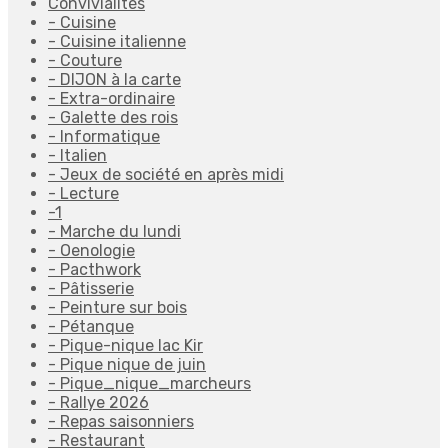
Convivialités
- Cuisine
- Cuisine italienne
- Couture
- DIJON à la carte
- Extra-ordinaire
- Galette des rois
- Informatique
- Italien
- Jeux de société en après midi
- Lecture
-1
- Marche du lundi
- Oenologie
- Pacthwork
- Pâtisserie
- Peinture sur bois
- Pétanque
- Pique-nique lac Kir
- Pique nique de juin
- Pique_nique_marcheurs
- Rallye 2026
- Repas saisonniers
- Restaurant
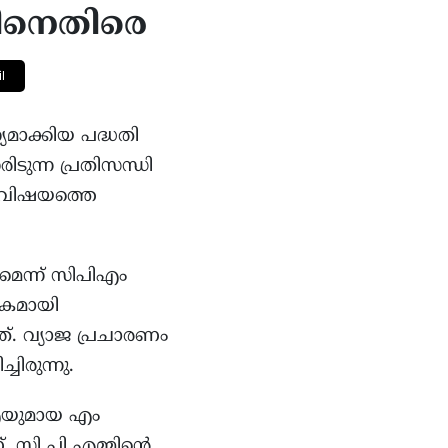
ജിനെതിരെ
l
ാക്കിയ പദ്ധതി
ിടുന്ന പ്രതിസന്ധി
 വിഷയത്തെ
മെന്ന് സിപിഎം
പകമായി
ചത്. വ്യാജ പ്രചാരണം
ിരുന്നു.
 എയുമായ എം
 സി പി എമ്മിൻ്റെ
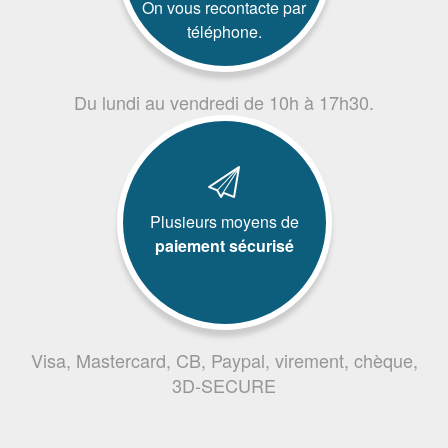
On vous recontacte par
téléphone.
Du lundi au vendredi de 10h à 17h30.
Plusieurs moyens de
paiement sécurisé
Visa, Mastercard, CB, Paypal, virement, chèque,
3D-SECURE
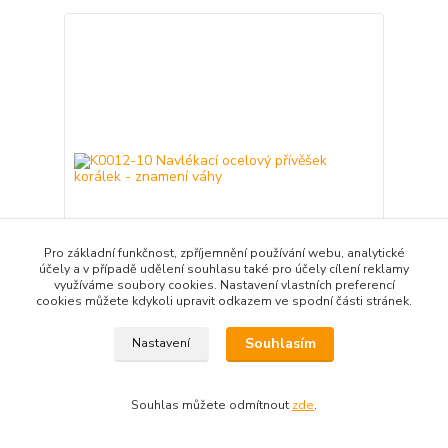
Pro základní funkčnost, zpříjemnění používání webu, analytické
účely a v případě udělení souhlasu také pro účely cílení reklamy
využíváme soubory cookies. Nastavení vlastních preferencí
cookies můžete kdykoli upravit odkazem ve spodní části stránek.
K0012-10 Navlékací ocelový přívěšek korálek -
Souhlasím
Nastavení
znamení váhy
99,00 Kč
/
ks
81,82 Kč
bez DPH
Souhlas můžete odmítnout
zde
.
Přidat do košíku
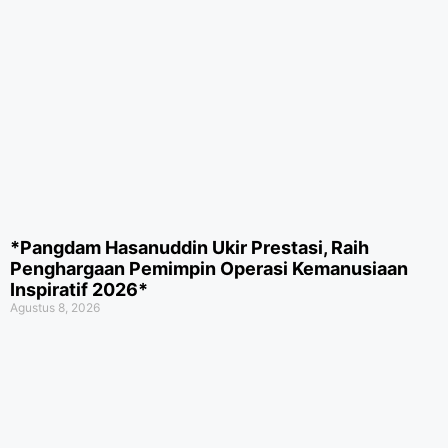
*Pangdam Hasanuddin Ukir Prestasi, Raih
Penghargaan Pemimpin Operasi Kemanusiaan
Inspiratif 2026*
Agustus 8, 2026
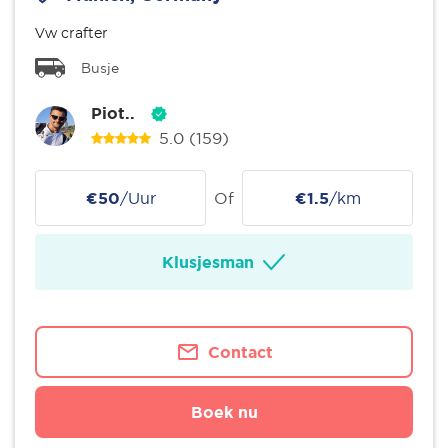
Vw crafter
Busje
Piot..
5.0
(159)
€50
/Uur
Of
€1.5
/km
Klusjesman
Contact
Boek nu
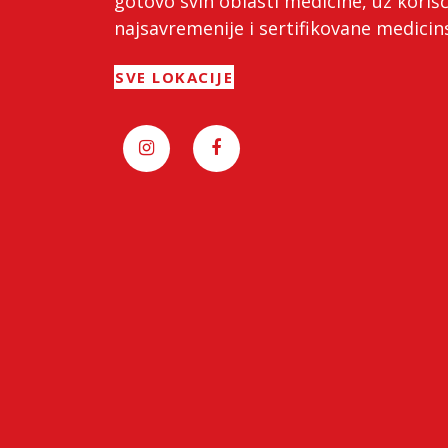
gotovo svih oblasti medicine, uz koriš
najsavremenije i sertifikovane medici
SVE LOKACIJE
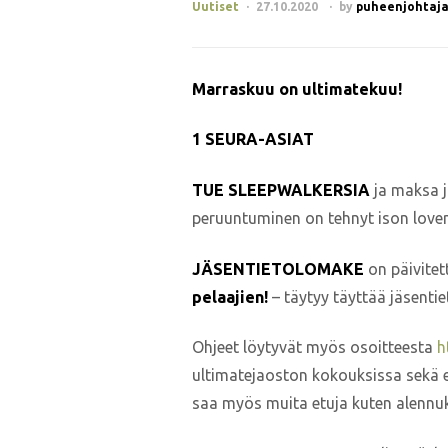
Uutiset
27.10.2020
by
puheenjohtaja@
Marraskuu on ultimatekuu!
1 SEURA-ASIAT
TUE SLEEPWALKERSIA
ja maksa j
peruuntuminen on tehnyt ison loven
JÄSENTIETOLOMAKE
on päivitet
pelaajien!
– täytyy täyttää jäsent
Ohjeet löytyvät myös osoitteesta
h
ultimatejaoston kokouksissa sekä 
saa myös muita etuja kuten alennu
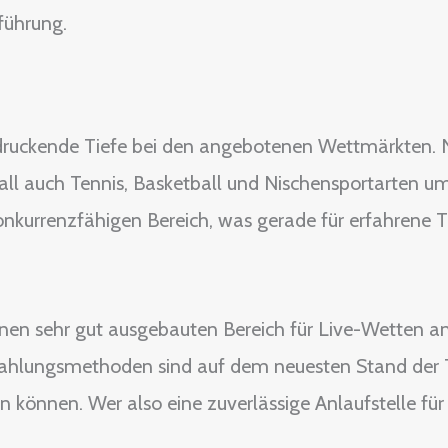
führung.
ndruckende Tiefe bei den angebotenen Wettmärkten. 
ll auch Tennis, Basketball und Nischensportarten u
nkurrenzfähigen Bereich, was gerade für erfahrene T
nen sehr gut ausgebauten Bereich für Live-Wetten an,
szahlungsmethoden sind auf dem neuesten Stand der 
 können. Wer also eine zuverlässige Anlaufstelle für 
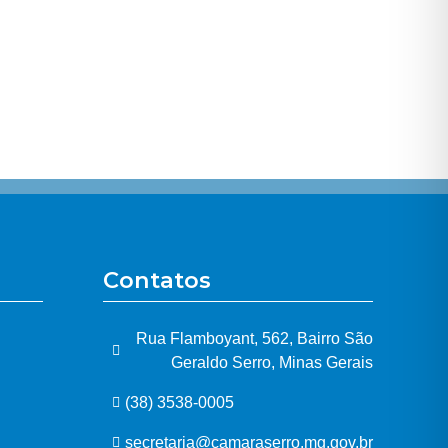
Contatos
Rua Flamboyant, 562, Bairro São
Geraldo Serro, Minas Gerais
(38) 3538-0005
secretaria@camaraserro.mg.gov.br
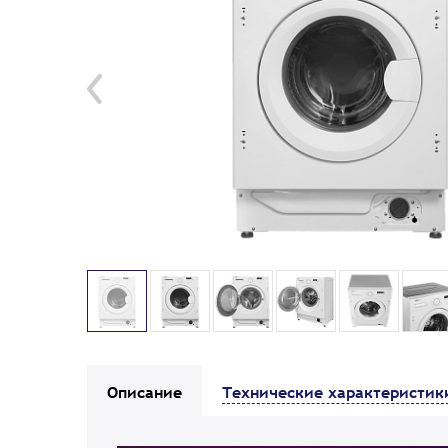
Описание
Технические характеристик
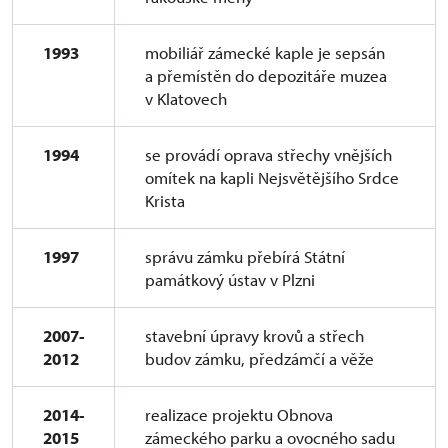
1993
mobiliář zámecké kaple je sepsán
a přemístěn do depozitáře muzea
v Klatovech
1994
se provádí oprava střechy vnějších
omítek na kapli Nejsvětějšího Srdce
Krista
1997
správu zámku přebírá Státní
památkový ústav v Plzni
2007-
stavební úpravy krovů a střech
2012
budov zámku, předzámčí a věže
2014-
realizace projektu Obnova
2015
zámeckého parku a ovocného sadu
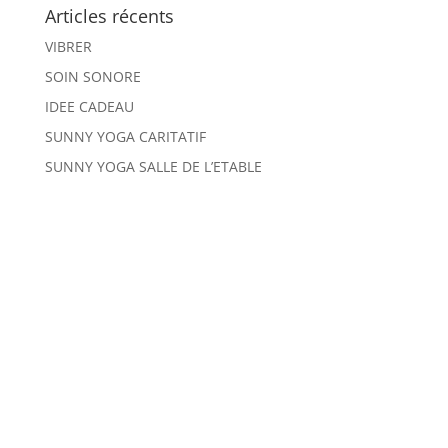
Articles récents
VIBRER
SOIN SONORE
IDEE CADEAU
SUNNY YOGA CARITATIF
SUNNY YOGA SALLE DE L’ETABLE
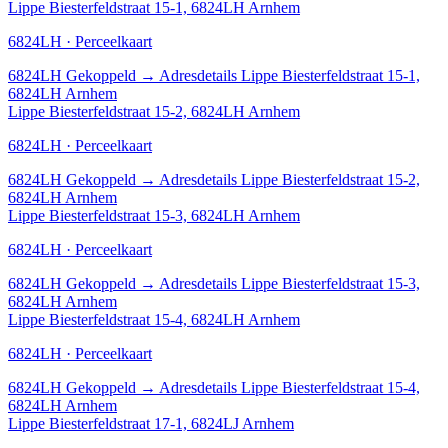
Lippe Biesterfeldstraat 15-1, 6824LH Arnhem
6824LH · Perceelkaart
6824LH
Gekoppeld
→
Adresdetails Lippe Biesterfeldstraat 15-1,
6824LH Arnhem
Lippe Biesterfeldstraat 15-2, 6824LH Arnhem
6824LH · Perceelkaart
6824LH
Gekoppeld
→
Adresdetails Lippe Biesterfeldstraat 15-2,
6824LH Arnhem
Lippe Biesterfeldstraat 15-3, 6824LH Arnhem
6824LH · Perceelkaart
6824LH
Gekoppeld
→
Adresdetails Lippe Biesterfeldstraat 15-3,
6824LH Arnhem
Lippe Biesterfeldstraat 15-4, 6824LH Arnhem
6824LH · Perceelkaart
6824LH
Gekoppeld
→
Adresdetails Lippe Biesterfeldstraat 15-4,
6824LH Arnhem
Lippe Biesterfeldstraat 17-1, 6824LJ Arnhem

■ What you should do: Pick out every line in the listing above that contains the word "myös", and copy each one in full.

■ Completed exercise:
Ohjeet löytyvät myös osoitteesta
saa myös muita etuja kuten alennu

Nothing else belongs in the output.